Answer these questions about the SQL discussion below.
1. Which hint does the discussion say can be used with the WITH approach?
2. Which PostgreSQL version is listed for the schema?
3. For each unique id value, which row's is_deleted value does the last answer say should be used?

### DOCUMENT SECTION
== Segment start ==

Its's how I did it. Is it a good approach to do double casting in such case? Or is there better option, cuz of better performance.
@Joe I would not expect significant performance implications
1

From me here is 2 diffrent way you could check:

1.With EXISTS, which work very well in very redundant table

SELECT
    id
    , is_deleted
    , date
    , NVL((SELECT 'TRUE' FROM dual WHERE EXISTS (SELECT 1 FROM yourtabletable yt2 WHERE 
        yt2.id = yt1.id 
            AND yt2.is_deleted = 'True')
    ), 'FALSE') deleted
FROM 
    yourtabletable yt1;

2.With WITH where you could use hint's like /*+ materialize */

WITH tmp AS(
    SELECT /*+ materialize */ id, 'TRUE' deleted FROM yourtabletable WHERE is_deleted = 'True'
)

SELECT
    id
    , is_deleted
    , date
    , NVL((SELECT deleted FROM tmp yt2 WHERE 
        yt2.id = yt1.id 
            AND yt2.is_deleted = 'True'
    ), 'FALSE') deleted
FROM 
    yourtabletable yt1;

Comments

0

If I understand the problem, then I would think that for each unique id value you should be looking at the is_deleted value that has the latest (maximum) date value. In this way even though there may be a row where is_deleted is true, if there is another row for the same id value with a later date that has is_deleted as false, then false should be the final status. If this isn't how the new deleted column should be computed, then just ignore this answer, please.

Schema (PostgreSQL v15)

CREATE TABLE Table1
    ("id" varchar(1), "is_deleted" bool, "date" timestamp)
;
    
INSERT INTO Table1
    ("id", "is_deleted", "date")

== Segment end ==

### DATASET EXCERPT
== Segment start ==

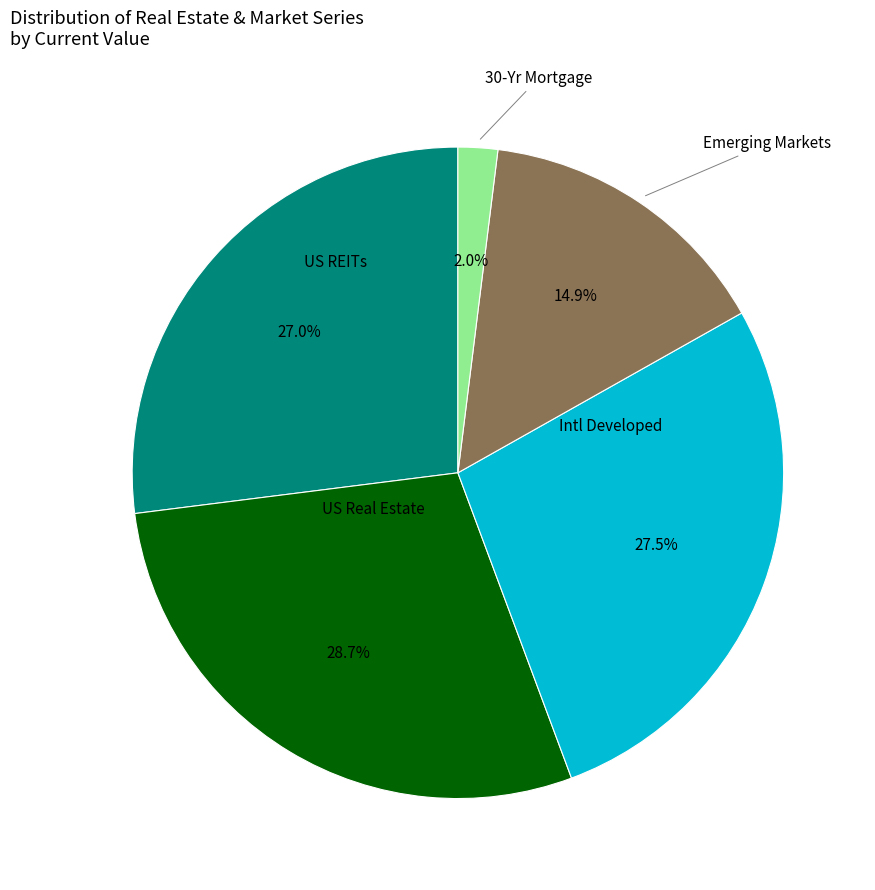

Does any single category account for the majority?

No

== Segment end ==

### THE ANSWER
1. /*+ materialize */
2. PostgreSQL v15.
3. The row with the latest (maximum) date value.